Why Look to the Past?
This is my second article on hobbyist emulation on the Xbox platform. A low number to mention, but I bring it up in light of the recent Xbox Backwards Compatibility program news. Effectively, doors have been closed on the program, and it’s unlikely that they’ll ever be opened again. Phil Spencer also went on record saying he hopes to have “an industry we’d work on legal emulation that allowed modern hardware to run (within reason) older executable allowing someone to play any game.”
In essence, it’s very likely the team hit a roadblock with how they can deliver backwards compatible both physically and digitally. I would have to assume that Microsoft didn’t want a console (the Series S) to be locked out of a subsection of games, as newer titles might have been more likely to work via physical media only. Though I can only surmise that because the final batch of games released with this announcement had a good chunk of disc-only games.

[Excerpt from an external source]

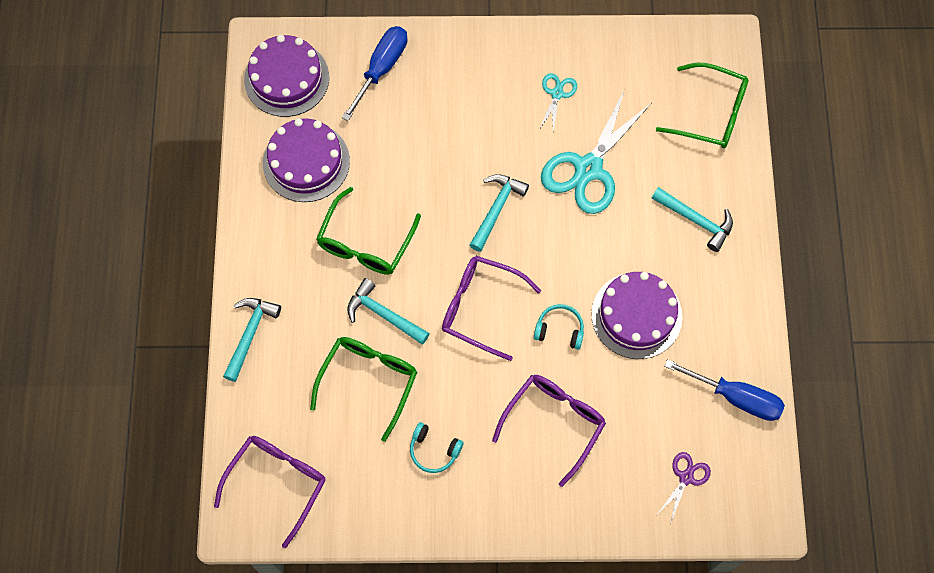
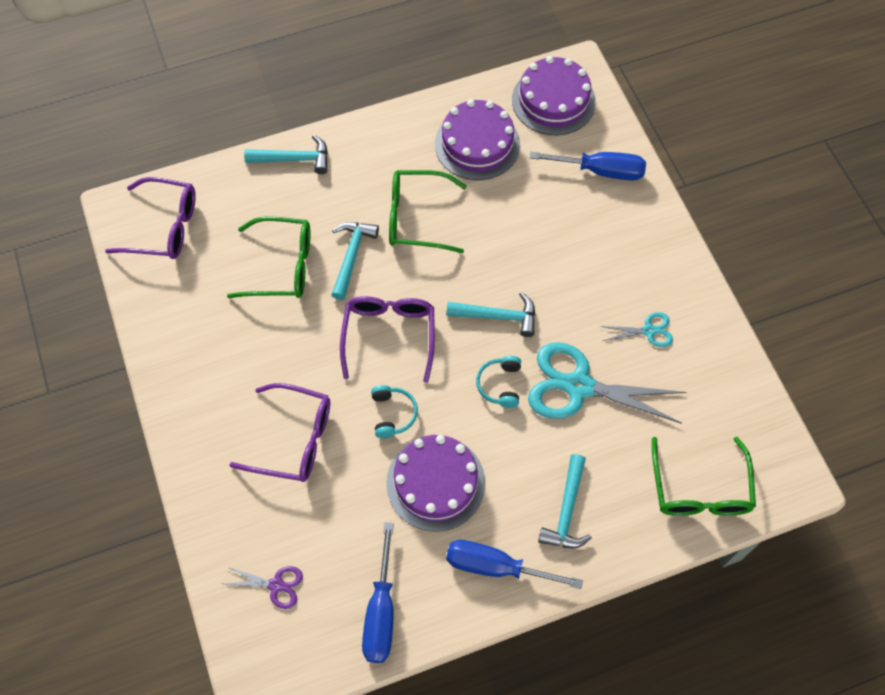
camera: 70 degrees right, 5 degrees down
(434, 451) = (232, 342): turquoise headphones -> turquoise headphones (500, 384)
(726, 293) = (496, 566): none -> blue screwdriver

With the backwards compatibility team moving on to other parts of the Xbox ecosystem, this leaves a lot of Xbox 360 and basically the entire original XBox catalogue stuck on consoles that are dying of capacitor decay, disc drive failures, the whole shebang. It’s old kit, and all efforts to save the game libraries and the consoles themselves are being done entirely by people who love these boxes. Be assured that, without legal precedence, console manufacturers would fight off these project tooth and nail, and now more than ever so that ports and remasters can be churned on a once-in-a-while basis. And while there’s nothing wrong with that, at the pace we’re going, entire game libraries could be lost to time, if not already.
Though I have to give credit where it is due: Without remasters, good luck finding a copy of popular games. Seriously, the prices can be outrageous. On one hand, it’s comforting to know that I can sell my copy of Gale of Darkness if I hit rock bottom and needed to make my car payment. On the other hand, for the average Joe, going back to old games via emulation just isn’t viable because of these prices. And that’s where a remaster or even a remake would come in handy. Unfortunately expecting Gale of Darkness to get a remaster is like expecting a sequel to F-Zero GX. Even worse, if a remaster is digital only, nothing is stopping the storefront from eventually shutting down. There’s no winning here.
Video games are one of the coolest mediums on the planet, and the work it takes to deliver those memorable games is both amazing and frighteningly health-impacting. To think that all that hard work could be lost to time is maddening to me. As I spend the current year focusing primarily on retro games, I will be jumping between real hardware and back to the emulators that are playable on my Xbox Series X. This won’t be the last time I talk about RetroArch on Xbox—we’re gonna see what homebrew has in store for us in 2022.